A 2007 graduate of Oak Mountain High School, Langley was involved in a car accident on June 3, 2012. During the attempts at UAB Hospital to save her life, she received over 50 units of blood. Within a few days, neighbors of her parents in the Ross Bridge community wanted to do something to help. They organized a blood drive in Laura’s honor, knowing she would have been the first to do something to help.
“Our first drive was so successful, we knew we needed to do it again,” said Laura’s mom, Ann Langley. “It needed to be where people knew and loved her, so we moved it to First Christian Church [where Laura grew up attending], and it was equally successful.”
Each pint of blood donated can save up to three lives, and Langley is confident that more than 1,000 lives have been saved through this blood drive.
“That is a legacy of Laura’s that is important,” Langley said. “She would be thrilled something so tragic has had lasting benefits to others.”
Students at the University of Alabama, where Laura attended college, are also benefiting from her legacy. Within hours of her death, her fellow students appealed to the faculty to establish the Laura Langley Social Justice Award in recognition of a student’s efforts to address social justice concerns. Laura’s parents also established a scholarship with insurance money they received, which is awarded to high-potential students for whom financial assistance would be helpful.
Laura’s memory is also being honored through her former workplace, AIDS Alabama. In 2004, her father, Jim Langley, became a part of their management team. Executive Director of AIDS Alabama Elaine Cottle said she and the staff watched Laura grow, graduate and go off to college. A social worker position became available, and Laura worked there from February until she passed away.

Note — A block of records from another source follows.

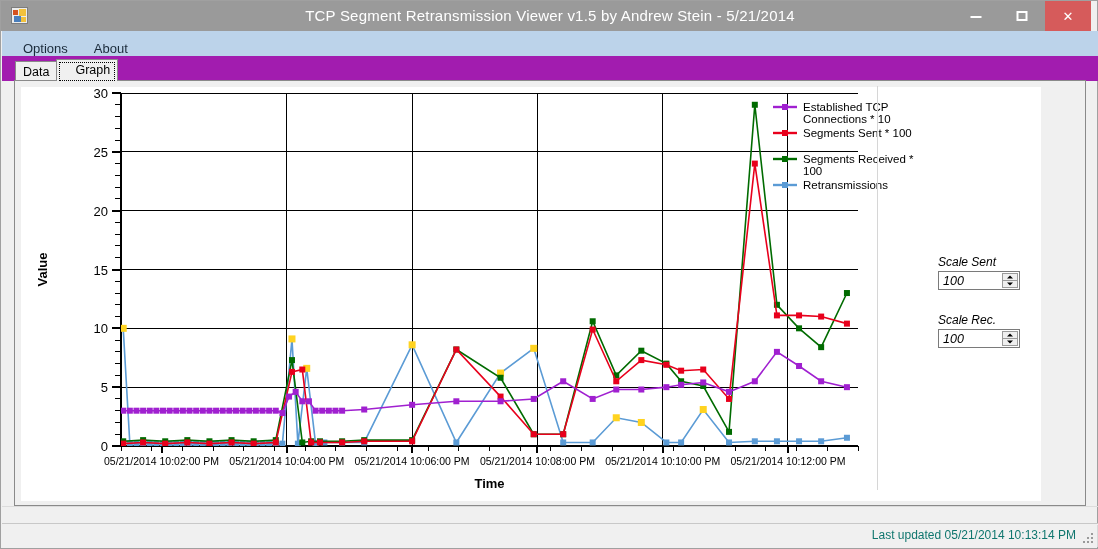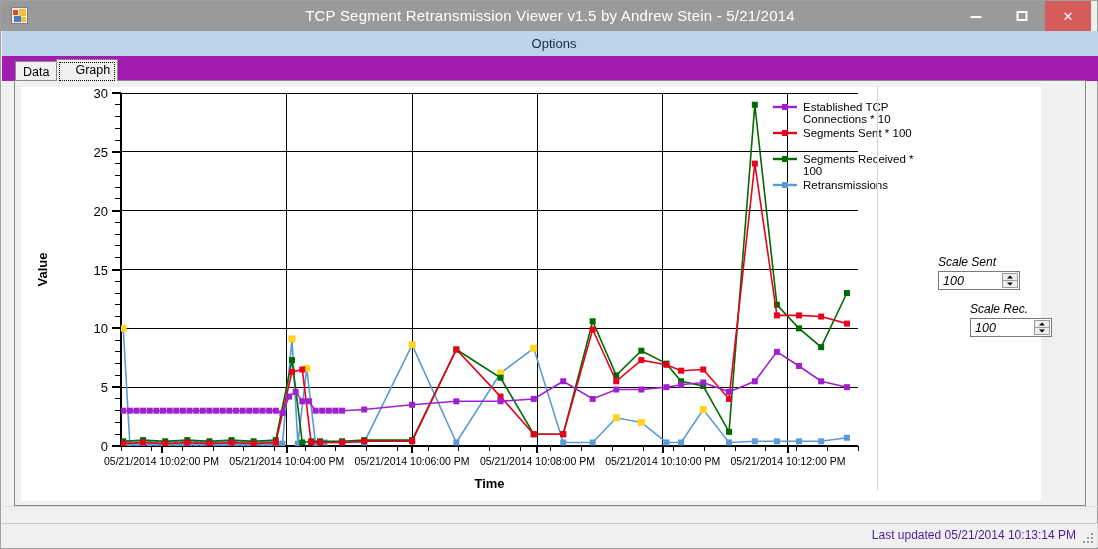--- a/index.html
+++ b/index.html
@@ -48,21 +48,21 @@
     width:11px;height:2px;background:#ffffff;
   }
   .winbtn.max .sq{
     position:absolute;left:50%;top:50%;transform:translate(-50%,-50%);
     width:11px;height:10px;border:2px solid #ffffff;box-sizing:border-box;
   }
   
   .menubar{
     position:absolute;left:1px;top:30px;width:1096px;height:35px;
     background:#bcd3ea;
-    display:flex;align-items:center;flex-direction:column;
+    display:flex;align-items:center;
   }
   .menuitem{
     height:25px;line-height:25px;padding:0 13px;font-size:13px;color:#1a2a3a;
     cursor:default;
   }
   .menuitem:first-child{margin-left:8px;}
   
   .tabstrip{
     position:absolute;left:1px;top:55px;width:1096px;height:25px;
     background:#a21caf;
@@ -129,21 +129,21 @@
   }
   .spin .ar.up i{border-bottom:3px solid #000;}
   .spin .ar.dn i{border-top:3px solid #000;}
   
   .statusbar{
     position:absolute;left:1px;bottom:1px;width:1096px;height:24px;
     background:#f0f0f0;border-top:1px solid #c8c8c8;box-sizing:border-box;
   }
   .statuspanel{
     position:absolute;right:18px;top:0px;height:23px;line-height:23px;
-    font-size:12px;color:#4c1d95;padding-right:4px;
+    font-size:12px;color:#0f766e;padding-right:4px;
   }
   .statusleftborder{
     position:absolute;right:0px;top:1px;width:1px;height:22px;background:#d8d8d8;
   }
   .gripper{
     position:absolute;right:3px;bottom:2px;width:14px;height:14px;
   }
   .gripper i{position:absolute;background:#9a9a9a;width:2px;height:2px;}
   .sepline{
     position:absolute;left:1px;top:505px;width:1096px;height:1px;background:#dcdcdc;
@@ -173,21 +173,21 @@
           <span class="sq"></span>
         </div>
       <div class="winbtn close">
         <span class="gl">✕</span>
       </div>
     </div>
   </div>
 
   <div class="menubar">
     <div class="menuitem">Options</div>
-    <div class="menuitem">Viewer</div>
+    <div class="menuitem">About</div>
   </div>
 
   <div class="tabstrip">
     <div class="tabrow">
       <div class="tab">Data</div>
       <div class="tab active">
         <span>Graph</span>
         <span class="focusring"></span>
       </div>
     </div>
@@ -505,21 +505,21 @@
           <span class="ar up">
               <i></i>
             </span>
           <span class="ar dn">
               <i></i>
             </span>
         </span>
       </div>
     </div>
 
-    <div class="scalegroup" style="left:923px;top:221px;margin-left:32px;">
+    <div class="scalegroup" style="left:923px;top:232px;">
       <div class="scalelabel">Scale Rec.</div>
       <div class="spin">
         <span class="val">100</span>
         <span class="arrows">
           <span class="ar up">
               <i></i>
             </span>
           <span class="ar dn">
               <i></i>
             </span>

“In those few short months, she impressed us all with her quiet strength and quirky sense of fun, alongside a deep commitment to ending injustice,” Cottle said. “AIDS Alabama staff decided to name their Campus Activity Center after Laura and her father. It is a testament to her indomitable spirit that in less than four months, an entire agency and its board of directors unanimously dedicated a building in her name — a building where those with little justice in their lives hopefully begin to find hope and vision for recovery,” Cottle said.
Laura’s mom said things like this continue to mean so much to her.
“What I’m comforted by today is that Laura wanted her life to make a difference, and it still is,” Ann said.
This year’s blood drive will be Aug. 22 at First Christian Church. To make an appointment to donate blood, visit redcrossblood.org and enter sponsor code: Laura.